▶ [Text to read]:
--- Begin ---

**Guojing Wu** *| 2019-07-21*

<a href = "https://www.kaggle.com/alexisbcook/xgboost"> Kaggle: XGBoost </a>

# XGBoost - Decision Tree Ensembles

## parameter tuning

1) n_estimators, also know as the number of models.

2) early_stopping_rounds, early stop cause the model to stop running when validation score doesn't improve anymore. But since there are random chances when validation score doesn't improve, this para specify how many rounds of deterioration are allowed before stop. Come along with `eval_set` para.

3) learning_rate, multiple the prediciton of each model by a small number before adding them in. 

So in general, a small learning rate and big n_estimators would be good

## preparing the data

In [1]:
import pandas as pd
from sklearn.model_selection import train_test_split

# read data
X = pd.read_csv("train.csv", index_col='Id')
X_test_full = pd.read_csv("test.csv", index_col='Id')

In [2]:
# split as X and y
X.dropna(axis=0, subset=['SalePrice'], inplace=True)
y = X.SalePrice
X.drop(axis=0, columns=['SalePrice'], inplace=True)
X_train_full, X_val_full, y_train, y_val = train_test_split(X, y, train_size=0.8, test_size=0.2, 
                                                                      random_state=0)

In [3]:
# only choose the numercial column and low cardinality categorical column
low_cardinality_col = [cname for cname in X_train_full.columns if X_train_full[cname].nunique() < 10
                      and X_train_full[cname].dtype == 'object']
numerical_col = [cname for cname in X_train_full.columns if X_train_full[cname].dtype in ['int64', 'float64']]
my_col = low_cardinality_col + numerical_col

# make a harder copy
X_train = X_train_full[my_col].copy()
X_val = X_val_full[my_col].copy()
X_test = X_test_full[my_col].copy()

# one-hot encode, and also use align() to make sure only the dummies in train exist
X_train = pd.get_dummies(X_train)
X_val = pd.get_dummies(X_val)
X_test = pd.get_dummies(X_test)
X_train, X_val = X_train.align(X_val, axis=1, join='left')
X_train, X_test = X_train.align(X_test, axis=1, join='left')

--- End ---

▶ [Exercise tasks]:
(1) Answer these from the XGBoost notes:
(a) Which setting comes along with early_stopping_rounds?
(b) What fraction of the data is set aside for validation when the data is split?
(c) How many unique values must a text column have fewer than to count as low cardinality?
(2) Repeat everything in the XGBoost notes from "# make a harder" down to "X_val = pd.get_dummies(X_val)", word for word.
The data after this text isn't needed for anything here.

▶ [Record list]:
--- Begin ---

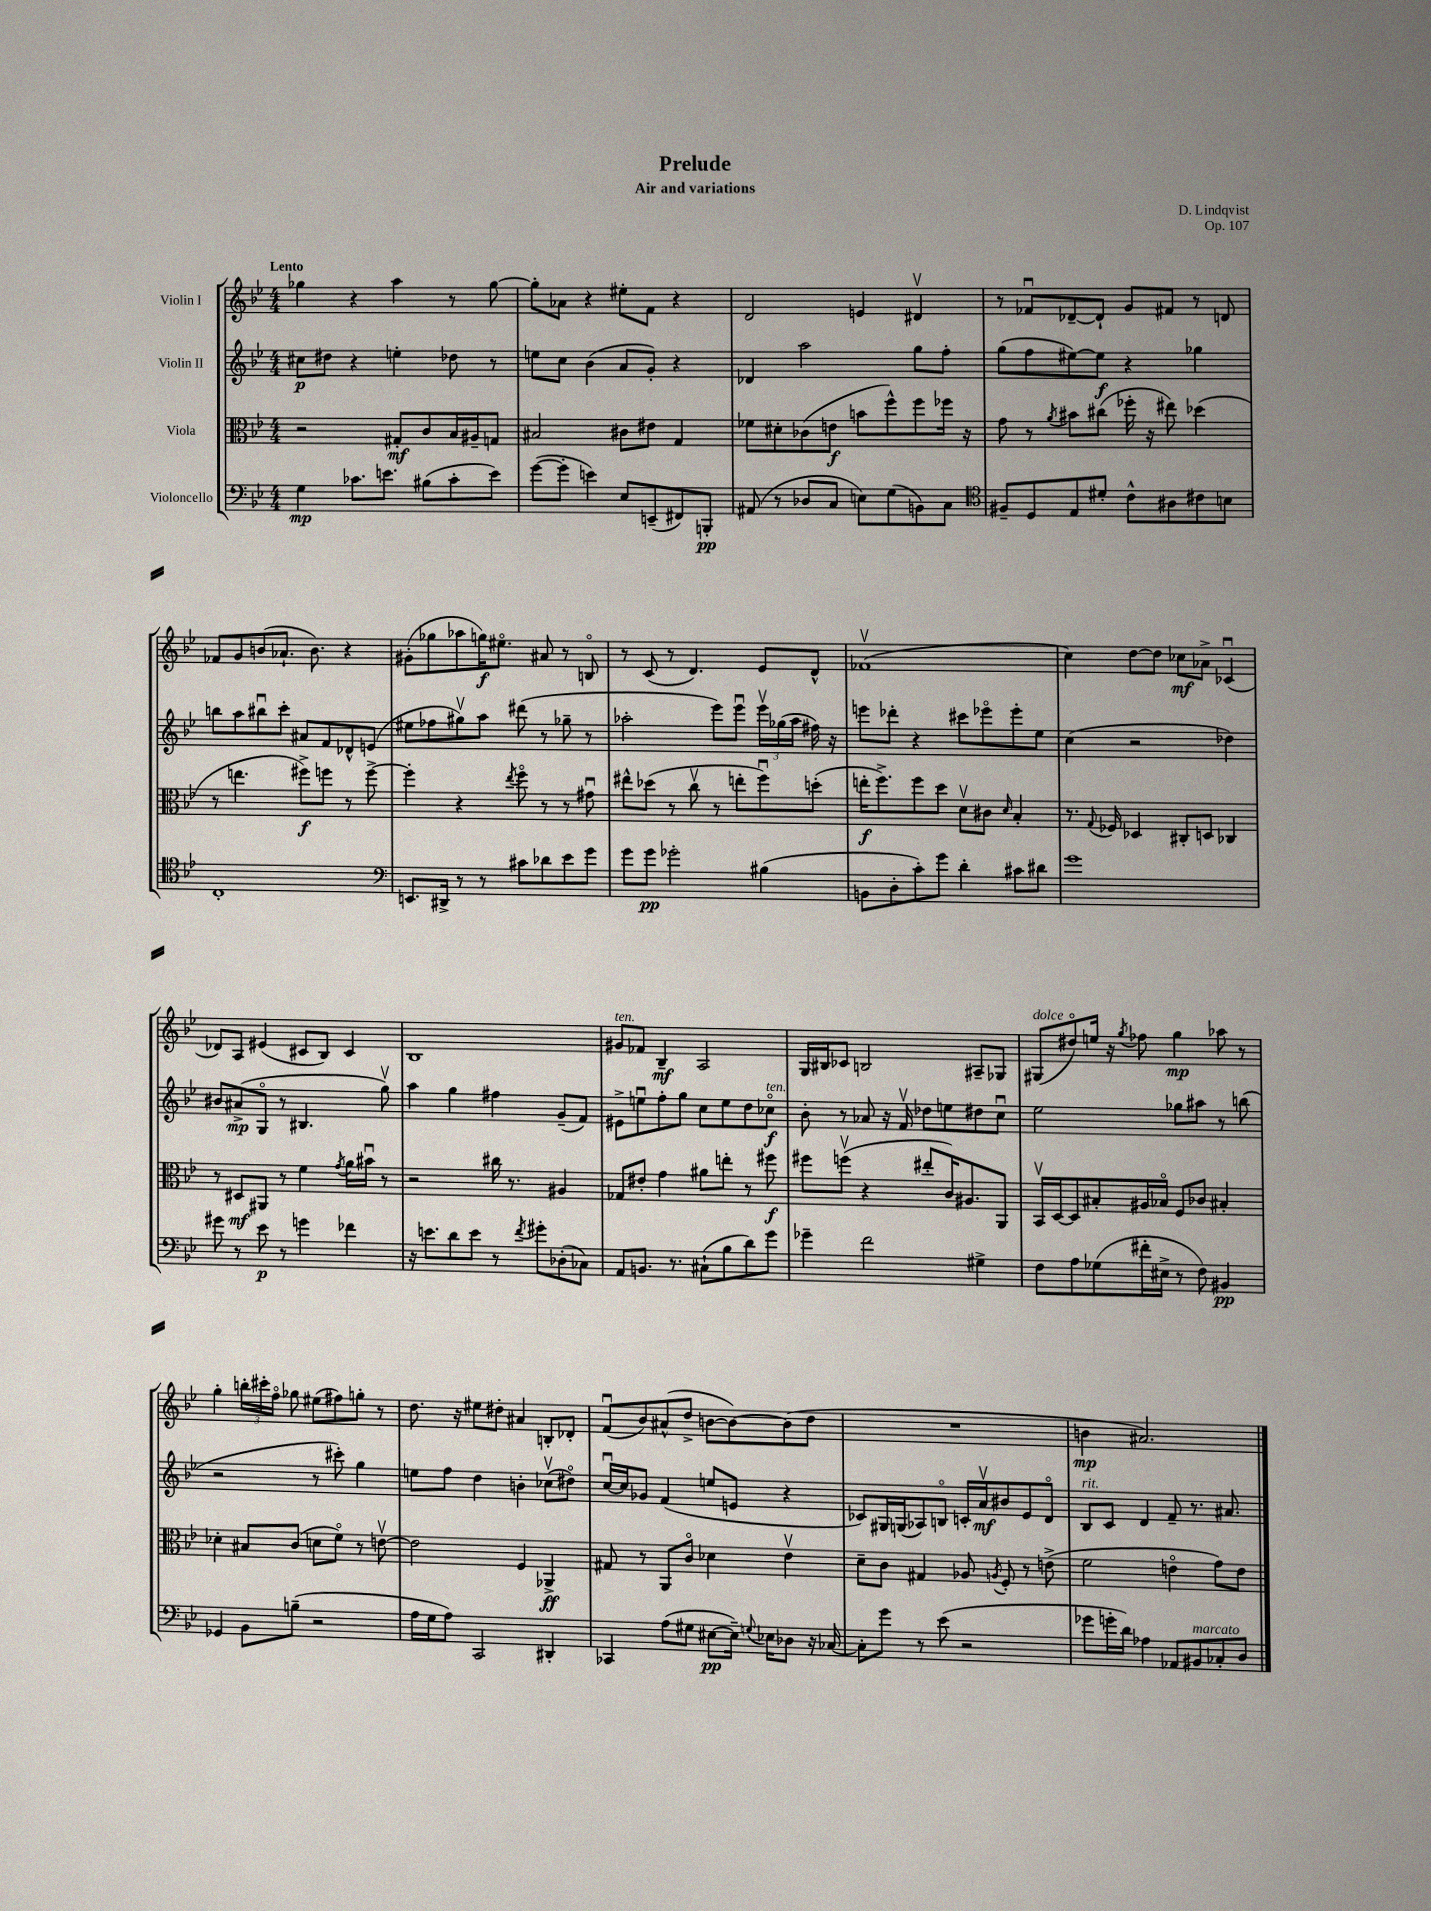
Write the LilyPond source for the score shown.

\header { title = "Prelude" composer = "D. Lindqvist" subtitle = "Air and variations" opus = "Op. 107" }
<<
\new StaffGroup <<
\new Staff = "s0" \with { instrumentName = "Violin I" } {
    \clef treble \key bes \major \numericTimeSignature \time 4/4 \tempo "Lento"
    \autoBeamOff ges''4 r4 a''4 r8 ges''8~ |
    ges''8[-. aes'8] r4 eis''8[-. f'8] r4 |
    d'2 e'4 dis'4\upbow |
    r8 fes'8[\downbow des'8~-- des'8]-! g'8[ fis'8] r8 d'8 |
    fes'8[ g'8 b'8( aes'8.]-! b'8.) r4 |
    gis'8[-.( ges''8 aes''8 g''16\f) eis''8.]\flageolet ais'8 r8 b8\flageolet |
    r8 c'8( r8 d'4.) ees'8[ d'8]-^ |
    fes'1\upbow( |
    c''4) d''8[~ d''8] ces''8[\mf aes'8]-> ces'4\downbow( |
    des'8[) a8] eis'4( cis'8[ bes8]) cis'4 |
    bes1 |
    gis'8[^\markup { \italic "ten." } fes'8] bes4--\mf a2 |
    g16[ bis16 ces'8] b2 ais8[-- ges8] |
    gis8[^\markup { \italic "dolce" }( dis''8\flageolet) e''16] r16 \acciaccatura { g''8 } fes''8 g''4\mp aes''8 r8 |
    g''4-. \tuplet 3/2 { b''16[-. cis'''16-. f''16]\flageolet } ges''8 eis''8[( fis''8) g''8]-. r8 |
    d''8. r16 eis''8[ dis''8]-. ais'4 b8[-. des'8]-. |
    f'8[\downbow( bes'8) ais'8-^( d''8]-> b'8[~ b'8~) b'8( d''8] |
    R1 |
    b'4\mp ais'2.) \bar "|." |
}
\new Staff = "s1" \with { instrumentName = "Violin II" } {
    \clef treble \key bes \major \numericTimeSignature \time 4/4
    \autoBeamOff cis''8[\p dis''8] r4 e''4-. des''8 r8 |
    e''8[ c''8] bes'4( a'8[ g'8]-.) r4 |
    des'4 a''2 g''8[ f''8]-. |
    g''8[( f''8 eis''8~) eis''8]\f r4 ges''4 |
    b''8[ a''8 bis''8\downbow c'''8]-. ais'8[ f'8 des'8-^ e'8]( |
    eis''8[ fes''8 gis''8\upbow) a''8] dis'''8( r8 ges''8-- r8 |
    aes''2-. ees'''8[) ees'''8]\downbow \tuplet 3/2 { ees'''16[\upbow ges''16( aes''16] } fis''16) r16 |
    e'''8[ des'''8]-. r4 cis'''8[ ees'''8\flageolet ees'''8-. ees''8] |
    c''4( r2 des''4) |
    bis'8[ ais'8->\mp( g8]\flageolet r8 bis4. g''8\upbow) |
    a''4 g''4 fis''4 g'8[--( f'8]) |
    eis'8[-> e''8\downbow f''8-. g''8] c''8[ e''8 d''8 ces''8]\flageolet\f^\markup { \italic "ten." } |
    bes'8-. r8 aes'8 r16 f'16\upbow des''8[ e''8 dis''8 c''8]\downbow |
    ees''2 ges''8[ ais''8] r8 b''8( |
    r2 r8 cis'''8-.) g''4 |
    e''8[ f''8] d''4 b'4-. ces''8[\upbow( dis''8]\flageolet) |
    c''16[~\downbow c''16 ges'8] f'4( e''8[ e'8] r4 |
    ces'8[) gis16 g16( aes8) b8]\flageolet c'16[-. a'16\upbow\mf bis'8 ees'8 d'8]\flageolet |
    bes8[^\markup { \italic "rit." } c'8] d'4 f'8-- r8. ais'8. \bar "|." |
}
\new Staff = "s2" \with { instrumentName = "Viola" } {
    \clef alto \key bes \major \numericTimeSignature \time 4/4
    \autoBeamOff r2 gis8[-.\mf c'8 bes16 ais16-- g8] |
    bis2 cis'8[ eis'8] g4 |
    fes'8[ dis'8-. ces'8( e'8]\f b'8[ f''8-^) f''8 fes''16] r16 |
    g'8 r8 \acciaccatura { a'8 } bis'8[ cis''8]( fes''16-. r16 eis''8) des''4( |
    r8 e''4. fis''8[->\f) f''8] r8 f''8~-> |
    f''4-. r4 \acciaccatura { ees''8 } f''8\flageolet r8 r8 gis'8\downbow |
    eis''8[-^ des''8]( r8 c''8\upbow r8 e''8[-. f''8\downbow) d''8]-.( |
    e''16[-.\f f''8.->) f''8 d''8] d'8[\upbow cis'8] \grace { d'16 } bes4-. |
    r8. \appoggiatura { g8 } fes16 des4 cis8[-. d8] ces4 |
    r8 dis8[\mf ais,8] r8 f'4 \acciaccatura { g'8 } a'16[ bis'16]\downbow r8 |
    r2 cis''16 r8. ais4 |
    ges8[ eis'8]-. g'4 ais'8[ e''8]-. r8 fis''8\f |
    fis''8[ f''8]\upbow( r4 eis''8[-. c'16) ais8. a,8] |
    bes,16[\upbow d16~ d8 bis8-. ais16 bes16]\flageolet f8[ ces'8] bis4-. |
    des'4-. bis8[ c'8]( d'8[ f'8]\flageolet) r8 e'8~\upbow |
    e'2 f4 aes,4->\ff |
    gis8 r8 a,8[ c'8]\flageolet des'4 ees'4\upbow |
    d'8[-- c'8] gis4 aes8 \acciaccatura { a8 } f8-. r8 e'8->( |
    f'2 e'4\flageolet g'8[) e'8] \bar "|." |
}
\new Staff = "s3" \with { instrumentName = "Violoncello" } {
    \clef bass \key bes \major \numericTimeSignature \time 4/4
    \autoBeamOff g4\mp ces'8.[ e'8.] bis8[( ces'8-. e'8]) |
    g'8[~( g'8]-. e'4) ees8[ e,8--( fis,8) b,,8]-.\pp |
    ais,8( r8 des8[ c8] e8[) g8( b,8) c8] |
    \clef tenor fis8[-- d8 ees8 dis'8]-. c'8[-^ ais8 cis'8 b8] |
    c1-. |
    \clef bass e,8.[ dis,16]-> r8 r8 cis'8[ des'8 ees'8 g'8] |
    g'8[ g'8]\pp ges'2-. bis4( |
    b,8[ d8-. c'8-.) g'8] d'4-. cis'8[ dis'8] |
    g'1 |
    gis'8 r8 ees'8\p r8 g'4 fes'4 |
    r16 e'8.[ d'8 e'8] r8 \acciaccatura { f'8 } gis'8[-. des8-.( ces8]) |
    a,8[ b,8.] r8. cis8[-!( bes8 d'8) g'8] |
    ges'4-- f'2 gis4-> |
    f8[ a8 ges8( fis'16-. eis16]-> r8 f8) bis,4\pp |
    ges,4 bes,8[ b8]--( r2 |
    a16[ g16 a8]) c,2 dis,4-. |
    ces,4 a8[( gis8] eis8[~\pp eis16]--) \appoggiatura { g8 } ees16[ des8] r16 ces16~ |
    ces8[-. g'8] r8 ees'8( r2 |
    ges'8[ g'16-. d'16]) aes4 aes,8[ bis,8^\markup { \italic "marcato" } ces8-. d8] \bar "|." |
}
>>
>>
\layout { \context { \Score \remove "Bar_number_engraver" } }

--- End ---

▶ [Expected results]:
(1)
(a) eval_set
(b) 0.2
(c) 10

(2)
# make a harder copy
X_train = X_train_full[my_col].copy()
X_val = X_val_full[my_col].copy()
X_test = X_test_full[my_col].copy()

# one-hot encode, and also use align() to make sure only the dummies in train exist
X_train = pd.get_dummies(X_train)
X_val = pd.get_dummies(X_val)